Based in Denmark, Boost Pharma develops innovative stem cell therapies aimed at treating Osteogenesis Imperfecta, a rare genetic bone disease characterized by fragile bones, enhancing patient outcomes with cutting-edge solutions. Founded in 2019 in Copenhagen S, Denmark, Boost Pharma is focused on developing therapies for Osteogenesis Imperfecta. The company successfully raised EUR 3. 1 million in funding in November 2025, led by Sound Bioventures, aimed at advancing clinical trials for their flagship product, BT-101, a novel cell therapy.

The firm has completed 1 deal to date. Lilian Walther Jallow, Cecilia Gotherstrom and Magnus Westgren co-founded the firm. Ingelise Saunders is leading the firm as CEO. BOOST Pharma specializes in developing innovative therapies for Osteogenesis Imperfecta (OI), a rare genetic bone disease characterized by fragile bones and frequent fractures.

The company's core product, BT-101, is a first-in-class cell therapy utilizing mesenchymal stem cells (MSCs) with high bone-forming capabilities. This therapy aims to address the root causes of OI by enhancing bone formation and reducing fracture rates, thereby improving the quality of life for affected children. BOOST Pharma's products primarily target pediatric patients diagnosed with OI, specifically those with Type III and IV forms of the disease. The company’s ongoing clinical development is focused on markets in the United States and Europe, where it intends to meet the growing demand for effective treatments for this underserved patient population.

BOOST Pharma's revenue generation model is centered around its clinical advancements and potential partnerships with healthcare institutions and research organizations. The firm may engage in transactions involving direct collaborations with hospitals and clinics for the administration of its therapies, particularly BT-101, distributed under a licensing or partnership framework. The company is expected to establish pricing structures that reflect the advanced nature of its products, aligning with the specialized treatment protocols necessary for managing OI. Additionally, as BOOST Pharma progresses through its clinical trials and gains regulatory approvals, it may enter into agreements with pharmaceutical distributors to broaden its market reach.

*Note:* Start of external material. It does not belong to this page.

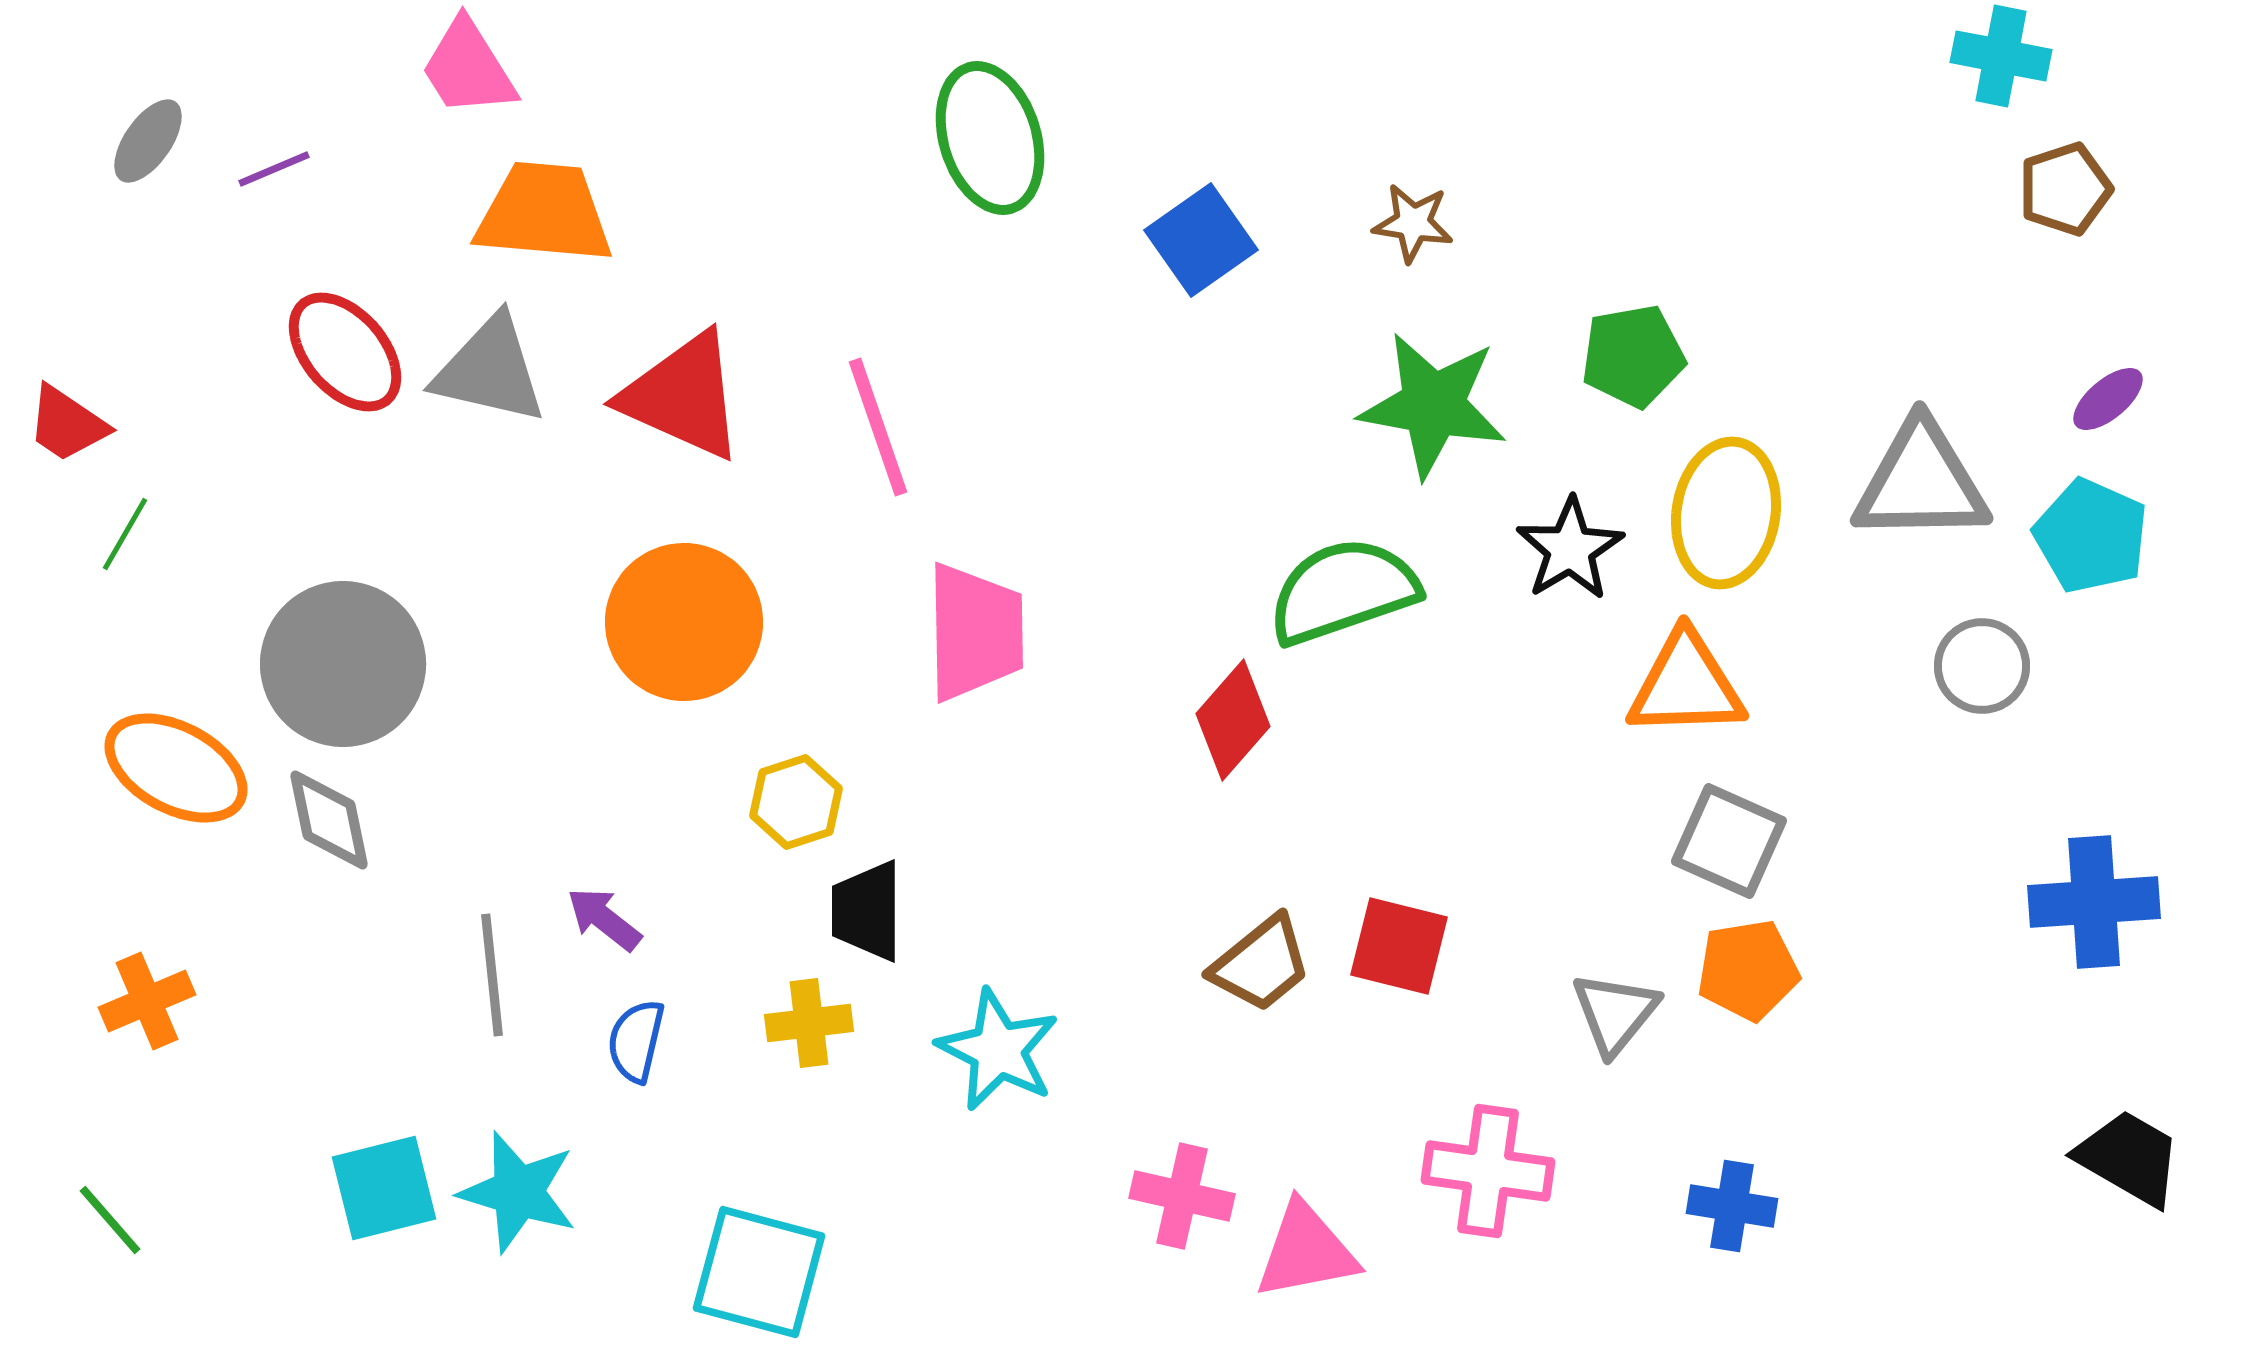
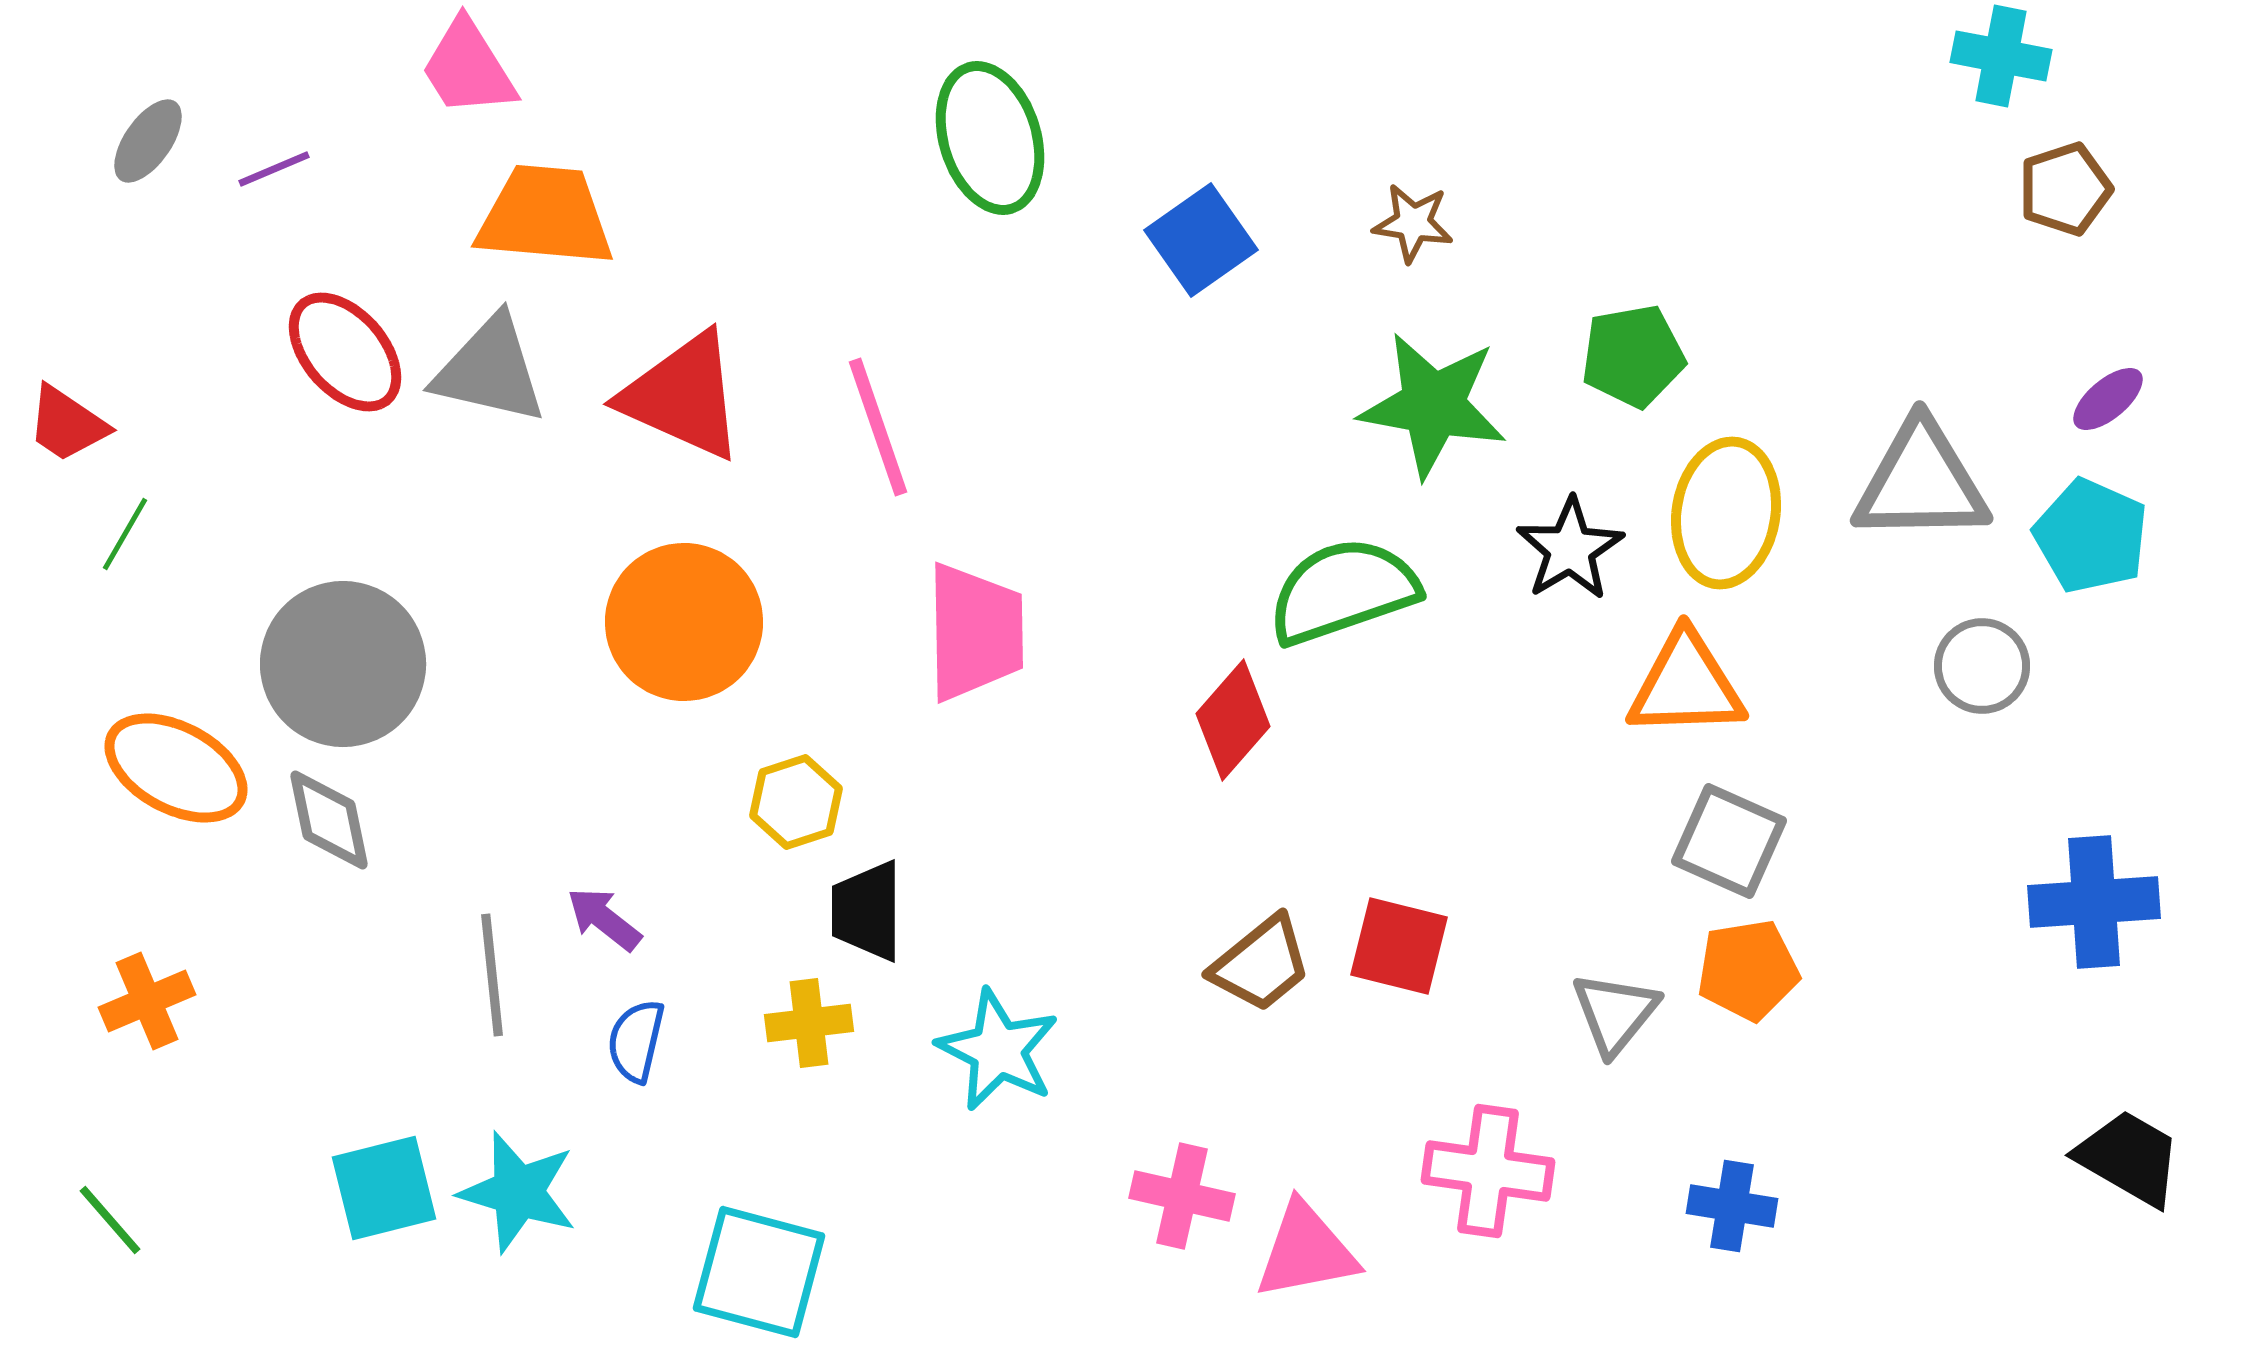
orange trapezoid at (544, 213): moved 1 px right, 3 px down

These collaborations will likely play a pivotal role in the commercialization of its therapies, facilitating access for healthcare providers and ultimately benefiting patients. In November 2025, Boost Pharma raised EUR 3. 1 million in venture funding led by Sound Bioventures. The company will utilize this funding to advance clinical trials of BT-101, its stem cell therapy for Osteogenesis Imperfecta, moving closer to regulatory approval and wider patient access.

Boost Pharma aims to expand its presence in the United States and European markets, focusing on increasing accessibility and treatment options for pediatric patients suffering from OI.